Energy savings remains official federal policy for the clock switching. The U.S. Department of Transportation, on a webpage last updated in 2014, says more daylight means lower electricity consumption, in addition to fewer accidents and less crime.
But increasing concerns and studies in the U.S. and elsewhere cite potential health effects and contrary findings — some find more accidents and workplace injuries occurring, not fewer, because of people not adjusting to the time change. Studies also question energy savings.
“As a seasoned family practice doctor I believe Daylight Saving Time is archaic in today’s modern age and desynchronizes our circadian rhythm, resulting in adverse health effects such as an increase in cardiovascular diseases, injuries, mental and behavioral disorders, and issues with the immune system including rising cortisol levels,” said Assemblywoman Robin Titus, R-Wellington, the GOP Assembly caucus leader. She cited “numerous studies demonstrating this in the U.S., Sweden, Denmark, and Australia.”
Titus is a sponsor of the bill to pick one or the other, along with Republican Sens. Pete Goicoechea of Elko and Joe Hardy of Boulder City.

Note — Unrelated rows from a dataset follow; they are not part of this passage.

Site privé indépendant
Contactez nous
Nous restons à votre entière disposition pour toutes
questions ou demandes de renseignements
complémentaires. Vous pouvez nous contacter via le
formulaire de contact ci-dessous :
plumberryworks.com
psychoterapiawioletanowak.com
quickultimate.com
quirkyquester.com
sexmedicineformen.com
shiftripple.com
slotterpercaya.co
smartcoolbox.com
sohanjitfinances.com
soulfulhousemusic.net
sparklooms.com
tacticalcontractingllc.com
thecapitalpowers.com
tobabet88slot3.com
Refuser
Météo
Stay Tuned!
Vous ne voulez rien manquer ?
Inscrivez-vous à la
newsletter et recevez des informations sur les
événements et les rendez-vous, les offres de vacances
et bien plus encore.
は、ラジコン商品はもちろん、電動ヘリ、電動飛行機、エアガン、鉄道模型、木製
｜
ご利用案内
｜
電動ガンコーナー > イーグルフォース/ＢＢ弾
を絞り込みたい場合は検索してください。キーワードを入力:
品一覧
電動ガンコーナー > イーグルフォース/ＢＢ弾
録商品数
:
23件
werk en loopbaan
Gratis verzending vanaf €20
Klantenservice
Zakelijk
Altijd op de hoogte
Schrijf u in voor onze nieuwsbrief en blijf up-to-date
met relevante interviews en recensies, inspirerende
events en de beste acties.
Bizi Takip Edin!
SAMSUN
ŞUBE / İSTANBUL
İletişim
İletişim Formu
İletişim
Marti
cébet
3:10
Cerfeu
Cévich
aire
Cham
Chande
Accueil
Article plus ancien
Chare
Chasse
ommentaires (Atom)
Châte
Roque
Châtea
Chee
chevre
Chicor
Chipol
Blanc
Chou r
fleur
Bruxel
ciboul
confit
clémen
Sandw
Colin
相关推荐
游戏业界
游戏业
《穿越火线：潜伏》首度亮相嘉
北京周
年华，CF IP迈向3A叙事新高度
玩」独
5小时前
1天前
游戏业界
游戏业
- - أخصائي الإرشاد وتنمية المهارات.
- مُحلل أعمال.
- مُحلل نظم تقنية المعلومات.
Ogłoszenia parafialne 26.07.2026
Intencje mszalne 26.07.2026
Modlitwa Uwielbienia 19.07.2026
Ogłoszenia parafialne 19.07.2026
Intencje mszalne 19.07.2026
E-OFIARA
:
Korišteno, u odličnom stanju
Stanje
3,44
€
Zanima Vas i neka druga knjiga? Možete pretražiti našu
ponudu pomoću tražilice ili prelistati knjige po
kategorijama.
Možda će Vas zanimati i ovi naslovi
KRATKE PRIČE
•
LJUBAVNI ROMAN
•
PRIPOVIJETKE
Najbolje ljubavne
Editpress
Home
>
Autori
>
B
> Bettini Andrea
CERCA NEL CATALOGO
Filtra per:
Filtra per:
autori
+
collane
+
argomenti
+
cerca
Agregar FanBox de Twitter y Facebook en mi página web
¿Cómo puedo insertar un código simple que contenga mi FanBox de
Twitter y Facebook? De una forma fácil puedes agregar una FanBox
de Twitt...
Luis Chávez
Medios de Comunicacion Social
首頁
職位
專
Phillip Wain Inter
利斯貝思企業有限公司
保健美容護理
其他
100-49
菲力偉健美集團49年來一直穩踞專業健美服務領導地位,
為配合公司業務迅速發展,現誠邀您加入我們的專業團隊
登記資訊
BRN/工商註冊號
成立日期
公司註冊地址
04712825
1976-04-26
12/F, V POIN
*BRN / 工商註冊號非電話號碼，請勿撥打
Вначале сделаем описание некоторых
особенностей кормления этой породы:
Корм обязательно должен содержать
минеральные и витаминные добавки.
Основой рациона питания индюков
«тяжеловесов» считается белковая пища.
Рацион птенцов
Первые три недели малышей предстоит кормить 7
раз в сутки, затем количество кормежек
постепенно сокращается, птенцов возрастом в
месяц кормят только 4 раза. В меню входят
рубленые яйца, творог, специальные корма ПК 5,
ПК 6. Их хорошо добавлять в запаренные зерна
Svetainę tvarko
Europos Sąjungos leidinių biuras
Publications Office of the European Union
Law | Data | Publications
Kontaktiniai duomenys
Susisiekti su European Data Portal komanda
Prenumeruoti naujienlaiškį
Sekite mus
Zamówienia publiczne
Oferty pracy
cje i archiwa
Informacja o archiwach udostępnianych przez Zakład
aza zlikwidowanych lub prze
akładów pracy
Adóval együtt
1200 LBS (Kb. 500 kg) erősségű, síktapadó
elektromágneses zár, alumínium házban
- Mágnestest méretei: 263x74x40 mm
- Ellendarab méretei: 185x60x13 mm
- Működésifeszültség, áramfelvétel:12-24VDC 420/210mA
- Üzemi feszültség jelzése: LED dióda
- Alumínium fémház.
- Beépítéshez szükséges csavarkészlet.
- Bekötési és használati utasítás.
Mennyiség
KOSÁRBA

The American Academy of Sleep Medicine comes down on the side of full-time standard time, saying daylight saving time “is less aligned with human circadian biology.” Proponents of year-round daylight saving time tend to be advocates for outdoor recreation and businesses that benefit from more activity, such as service stations.
Nevada’s 2015 effort, which called simply for a one-way move to daylight saving time but carried less weight as a resolution, passed easily in both the Assembly and Senate. In 2021, a more flexible proposal, this time in bill form, could take the state in either direction.
At the end of the day, that could make it just as likely to pass.